BladewindUI ships with twelve colours from the TailwindCSS palette. The default colour used for the BladewindUI components is blue.

Blue
Red
Amber
Emerald
Purple
Orange
Slate
Pink
Cyan
Violet
Indigo
Fuchsia

 

You can tell from the palette above that BladewindUI uses Emerald for its green and Amber for its yellow. As stated earlier, the default colour used for the BladewindUI components is blue. If your primary theme is not blue, you can change this in a few steps. This assumes you have some basic knowledge of Tailwind CSS.

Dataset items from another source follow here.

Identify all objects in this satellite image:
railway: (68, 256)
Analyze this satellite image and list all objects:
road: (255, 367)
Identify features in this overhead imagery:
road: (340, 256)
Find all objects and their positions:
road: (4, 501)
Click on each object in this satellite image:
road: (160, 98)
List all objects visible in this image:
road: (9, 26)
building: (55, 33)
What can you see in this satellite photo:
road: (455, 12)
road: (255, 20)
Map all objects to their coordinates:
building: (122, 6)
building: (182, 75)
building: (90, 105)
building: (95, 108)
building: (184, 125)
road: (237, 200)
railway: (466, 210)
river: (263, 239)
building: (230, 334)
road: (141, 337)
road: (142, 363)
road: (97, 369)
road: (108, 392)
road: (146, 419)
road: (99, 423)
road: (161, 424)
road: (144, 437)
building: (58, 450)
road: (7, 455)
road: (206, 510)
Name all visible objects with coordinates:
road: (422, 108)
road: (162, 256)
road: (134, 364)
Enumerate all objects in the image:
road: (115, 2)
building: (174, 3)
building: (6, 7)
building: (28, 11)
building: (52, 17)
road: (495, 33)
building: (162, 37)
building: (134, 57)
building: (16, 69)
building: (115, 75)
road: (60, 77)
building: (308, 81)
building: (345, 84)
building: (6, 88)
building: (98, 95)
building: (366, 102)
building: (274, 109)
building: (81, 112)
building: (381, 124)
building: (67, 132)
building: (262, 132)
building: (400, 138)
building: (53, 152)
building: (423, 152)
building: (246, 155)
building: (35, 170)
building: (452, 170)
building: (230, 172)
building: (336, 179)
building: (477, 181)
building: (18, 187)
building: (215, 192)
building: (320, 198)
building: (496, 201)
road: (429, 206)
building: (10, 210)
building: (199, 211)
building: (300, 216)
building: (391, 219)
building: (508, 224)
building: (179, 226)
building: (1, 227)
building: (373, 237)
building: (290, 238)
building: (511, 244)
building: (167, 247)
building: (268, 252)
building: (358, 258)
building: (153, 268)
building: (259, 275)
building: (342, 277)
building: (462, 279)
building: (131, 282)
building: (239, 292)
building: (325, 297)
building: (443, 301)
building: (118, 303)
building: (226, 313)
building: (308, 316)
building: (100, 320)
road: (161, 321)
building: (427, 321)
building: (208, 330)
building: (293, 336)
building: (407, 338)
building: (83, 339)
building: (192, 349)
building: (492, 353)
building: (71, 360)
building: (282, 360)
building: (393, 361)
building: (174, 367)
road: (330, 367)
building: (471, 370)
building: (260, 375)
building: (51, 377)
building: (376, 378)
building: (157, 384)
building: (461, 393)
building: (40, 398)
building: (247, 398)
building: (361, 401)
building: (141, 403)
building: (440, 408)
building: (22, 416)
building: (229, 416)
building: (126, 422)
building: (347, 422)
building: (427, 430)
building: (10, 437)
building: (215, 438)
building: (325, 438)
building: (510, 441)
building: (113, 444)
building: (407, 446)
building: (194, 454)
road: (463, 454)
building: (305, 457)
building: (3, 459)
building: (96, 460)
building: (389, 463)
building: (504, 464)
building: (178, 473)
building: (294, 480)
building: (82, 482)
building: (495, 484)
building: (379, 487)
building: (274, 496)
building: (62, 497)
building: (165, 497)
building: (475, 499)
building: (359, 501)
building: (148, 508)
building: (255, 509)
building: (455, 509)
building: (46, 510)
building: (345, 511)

Below if the tailwind.config.js file that ships with the library.

    
        // your-project/vendor/mkocansey/bladewind/tailwind.config.js
  theme: {
    extend: {
      colors: {
        primary: colors.blue,
        secondary: colors.slate,
        dark: colors.slate,
        success: colors.emerald,
        error: colors.red,
        warning: colors.amber,
        info: colors.blue
      }
},
    
    

To change the colours used above, simply define overwriting values in your project's tailwind.config.js.

    
        // your-project/tailwind.config.js
  theme: {
    extend: {
      colors: {
        primary: colors.indigo,
        secondary: colors.zinc,
        dark: colors.gray,
        success: colors.green,
        error: colors.rose,
        warning: colors.orange,
        info: colors.blue
      }
},
    
    

All components use the colour defined in the primary key above to display their background colour. This makes it easy for all components to quickly blend in to your preferred theme. From the example above, now all components will use shades of indigo as their background colour instead of blue.

If you are feeling geeky

The changes to the Tailwind config should be enough to get you your right colours. If however, for some reason you are in your geeky elements and prefer to access all the uncompiled BladewindUI CSS files, you can run the command below.

        
            php artisan vendor:publish --provider="Mkocansey\Bladewind\BladewindServiceProvider" --tag=bladewind-assets --force
        

You should now have in your public directory, a vendor > bladewind > assets folder containing all the uncompiled tailwind css files. You can modify these files to suit your theme specification. Refer to this article if you are not familiar with compiling assets in Laravel.